Fix: baselines are generated only on Linux CI (.github/workflows/update-baselines.yml), packages/templates/__tests__/__visual__/<id>/*.png is the source of truth. macOS dev runs visual tests against the Linux PNGs and accepts the drift — the re-bake button is a manually triggered workflow. The OS drift becomes an asymmetric decision: CI is authoritative, dev is preview.
§ 06Stack · in production

What's running.

Working toolchain — nothing theoretical.
Next.js 16 · App Router · web editorReact 18 · DOM Server · rendererPuppeteer · headless ChromeZod · CVDataSchemapnpm 9 · Turbo · workspaceCommander 12 · CLITailwind 4 · postcssreact-hook-form · @hookform/resolverssharp · WebP + JPG · photo pipelinejs-yaml · CORE_SCHEMAVitest 2 · unit + integrationPlaywright · e2e · load-edit-savepixelmatch · visual regressionBiome · lint + formatGitHub Actions · CI + baselines workflownpm · @codevena/cvmake-* · public packagesCoolify · dedicated HetznerCloudflare · push-to-deployMIT license · public OSS
§ 07Reflection · takeaways

What I learned.

Live as an OSS tool at cvmake.codevena.dev with 12 templates in the showcase. These are the things I'm taking forward.
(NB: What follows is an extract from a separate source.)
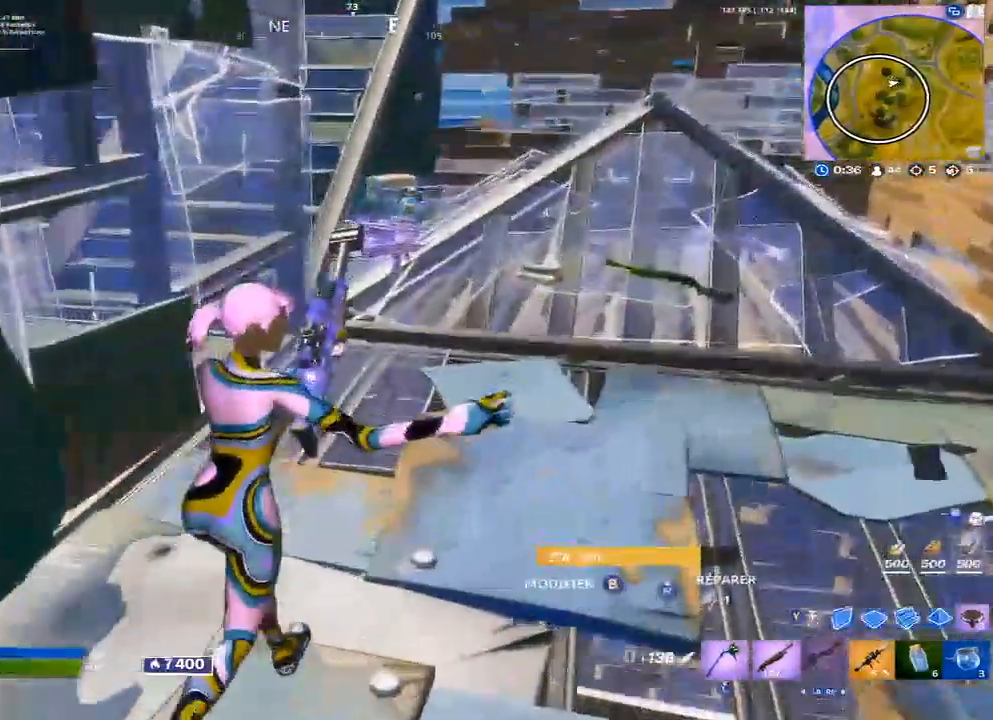
{"buttons": [], "left_stick": "up-right", "right_stick": "center", "events": [[400, "left_stick", "up-right"]]}
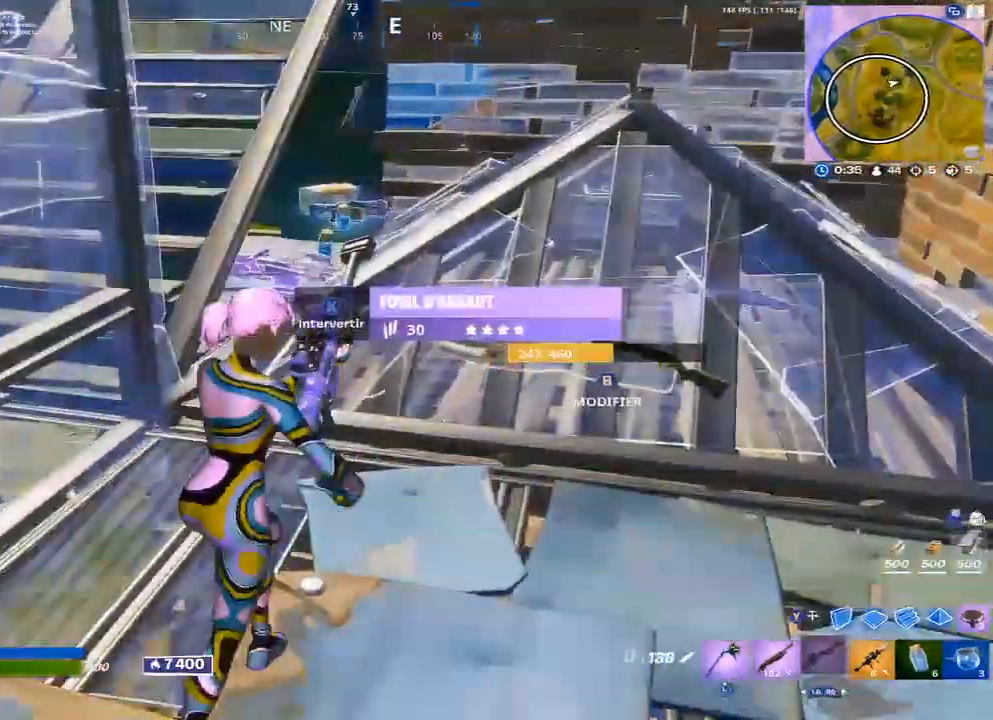
{"buttons": [], "left_stick": "up-right", "right_stick": "center", "events": []}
The browser is the layout engine.

My first reflex was jsPDF — lightweight, no Chromium dependency, "proper" in some abstract sense. One weekend later I had columns manually positioned on the jsPDF canvas and realised I was building a parallel CSS implementation in JavaScript. Every template idea turned into "can I get this through jsPDF" instead of "can I get this through CSS". Switching to Puppeteer trades container size for design speed — and for a CV builder design speed is what produces templates. Chromium isn't the problem; a second layout system is the problem.

YAML as the user surface, the editor as convenience.

The web UI was a temptation to make it the source of truth — forms are the natural editing surface, a DB row is the natural persistence surface, an account is the natural recovery surface. Four steps and cvmake would have become exactly what it was trying not to be: another SaaS trap. Fix: the web editor mutates the YAML file on disk, that file is the source of truth, the user's repo is storage. Result: the web app is stateless, the CV is vendor- independent, and the same user can edit in the browser one day and in vim the next — both write the same file. Convenience without vendor lock. The public editor at editor.cvmake.codevena.dev pushes the same idea one step further — a stateless demo: edit, preview, export, download the YAML. The tool never owns your data, local or hosted.